Decoding POCSAG pagers using GQRX and RTL-SDR dongle
Radio components such as modulators, demodulators and tuners are traditionally implemented in hardware components. The advent of modern computing and analogue to digital converters allows most of these traditionally hardware based components to be implemented into software instead. Hence, the term software defined radio (SDR). This enables easy signal processing and thus cheap wide band scanner radios to be produced. However, it wasn't until the success of mass produced, DVB-T TV tuner dongles (that were based on the RTL2832U chipset), that SDR's became cheap enough for the everyday layman. The breakthrough happened when some amazing coders found that the raw I/Q data on the RTL2832U chipset could be accessed directly, which allowed the DVB-T TV tuner to be converted into a wideband software defined radio (SDR).
Well, it so happens that yours truly has an SDR. The RTL-SDR is a very cheap (sub-$30) USB dongle that can be used as a computer based radio scanner for receiving live radio signals. Mine, for example, can receive frequencies from 500 kHz up to 1.75 GHz. And coupled with Gqrx - an open source software defined radio receiver (SDR) - I can easily capture what is being transmitted via electromagnetic waves all around me.
On a certain night, one particular spike in the radio signal (around 152.6MHz) caught my attention:
After some quick searching, I discovered that this is the frequency used to transmit data to pagers. Specifically, it is the POCSAG asynchronous protocol.

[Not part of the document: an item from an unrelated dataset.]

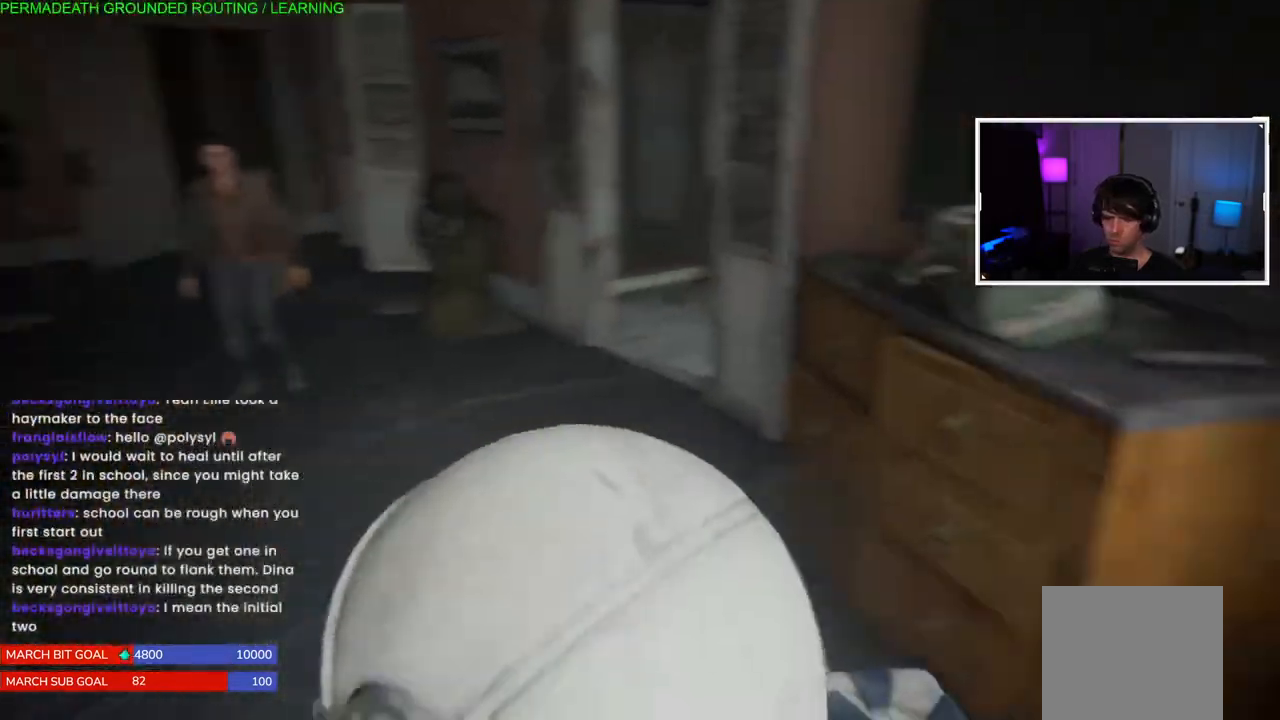
{"buttons": ["L1"], "left_stick": "up-left", "right_stick": "center"}
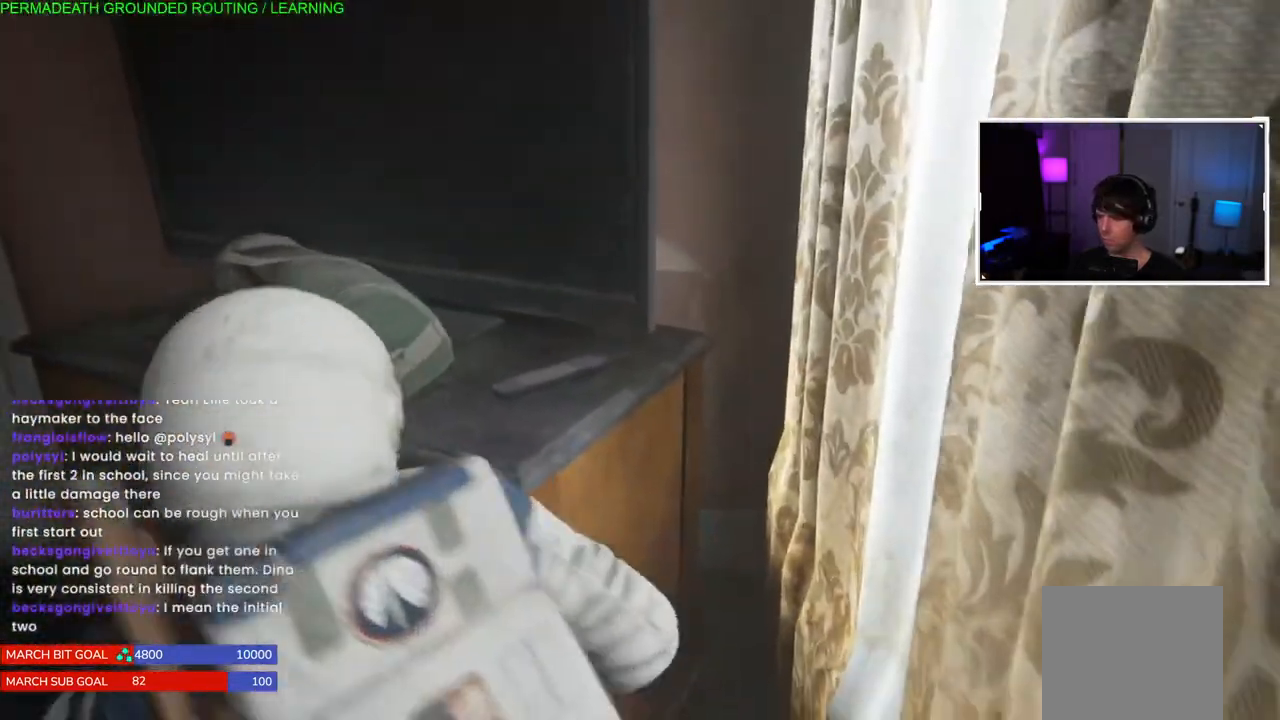
{"buttons": ["L1"], "left_stick": "left", "right_stick": "center", "events": [[17, "right_stick", "left"], [50, "left_stick", "left"], [183, "right_stick", "center"], [250, "TRIANGLE", "down"], [367, "TRIANGLE", "up"]]}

Installing the necessary software on OSX was straightforward:
> brew install gqrx
> brew install sox
> brew tap dholm/homebrew-sdr
> brew install --HEAD dholm/sdr/multimon-ng
Once running GQRX, and enabling the UDP server, this is what I used to capture and decode the signal (adapted from here):
nc -l -u localhost 7355 | sox -t raw -esigned-integer -b 16 -r 48000 - -esigned-integer -b 16 -r 22050 -t raw - | multimon-ng -t raw -a POCSAG512 -a POCSAG1200 -a POCSAG2400 -f alpha -
I felt like I was living a real-life episode of Grey's Anatomy.